▶ _What this task involves_: List each line of the data that holds the word "item".

[Collected data]

-- Opening Marker --

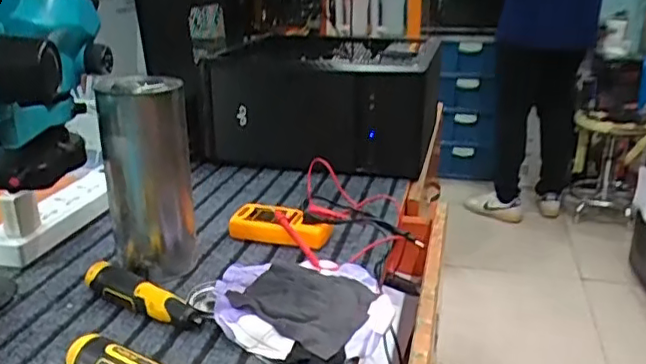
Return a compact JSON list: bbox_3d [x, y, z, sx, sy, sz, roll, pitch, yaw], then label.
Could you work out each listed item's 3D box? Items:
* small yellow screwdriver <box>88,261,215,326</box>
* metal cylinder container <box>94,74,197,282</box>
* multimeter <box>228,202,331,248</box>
[{"bbox_3d":[-0.168,0.108,0.572,0.140,0.030,0.026,10,23,27],"label":"small yellow screwdriver"},{"bbox_3d":[-0.177,-0.001,0.620,0.083,0.197,0.073,-7,21,-15],"label":"metal cylinder container"},{"bbox_3d":[-0.053,0.054,0.719,0.133,0.033,0.055,10,23,27],"label":"multimeter"}]

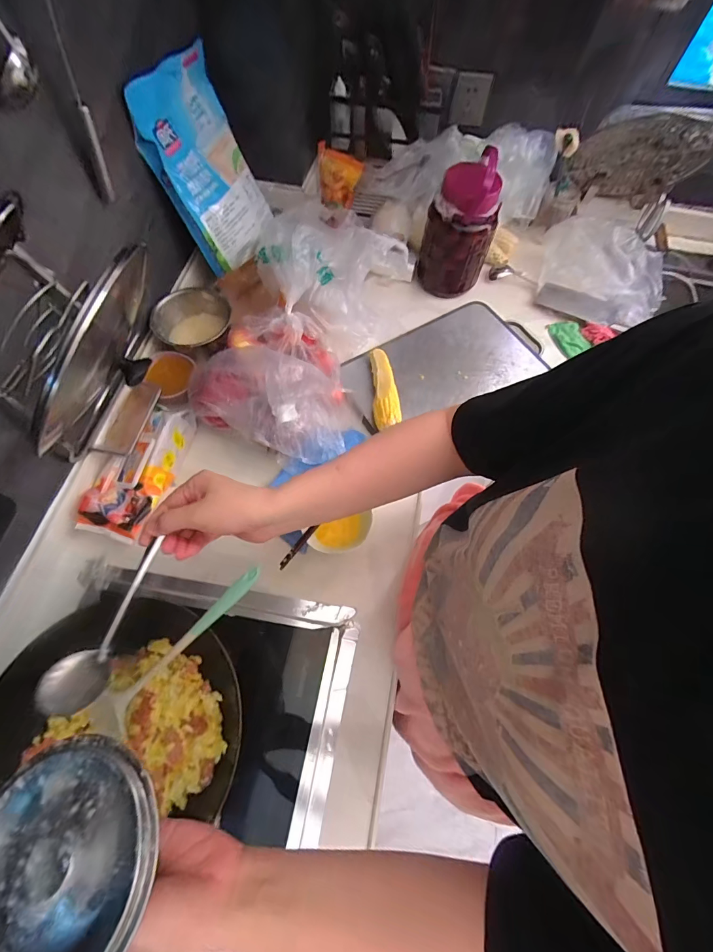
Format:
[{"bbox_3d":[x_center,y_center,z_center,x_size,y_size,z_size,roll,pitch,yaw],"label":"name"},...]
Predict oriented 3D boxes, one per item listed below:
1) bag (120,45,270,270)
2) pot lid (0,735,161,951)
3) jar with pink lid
[{"bbox_3d":[-0.289,-0.606,0.746,0.047,0.296,0.245,6,58,29],"label":"bag"},{"bbox_3d":[-0.218,0.281,0.271,0.137,0.026,0.143,1,66,-2],"label":"pot lid"},{"bbox_3d":[0.224,-0.527,0.802,0.137,0.241,0.122,22,67,7],"label":"jar with pink lid"}]

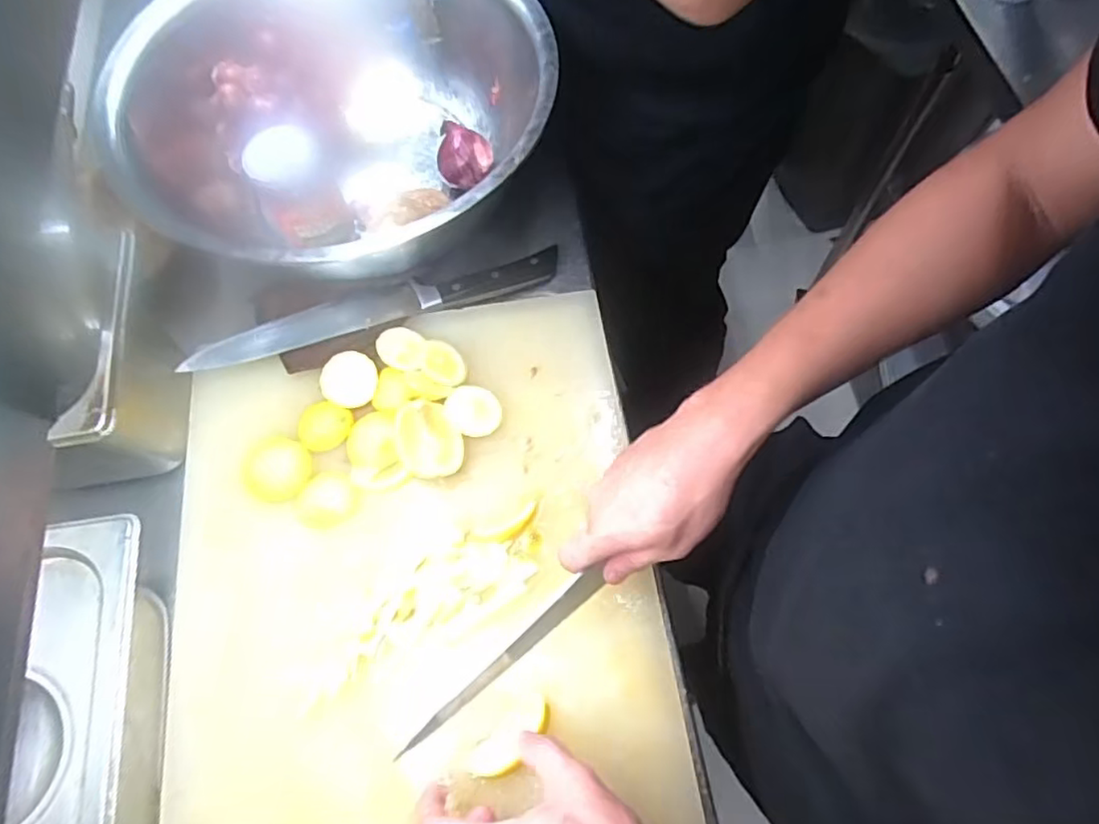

-- Closing Marker --

▶ _Response_:
Could you work out each listed item's 3D box? Items:
Predict oriented 3D boxes, one per item listed below:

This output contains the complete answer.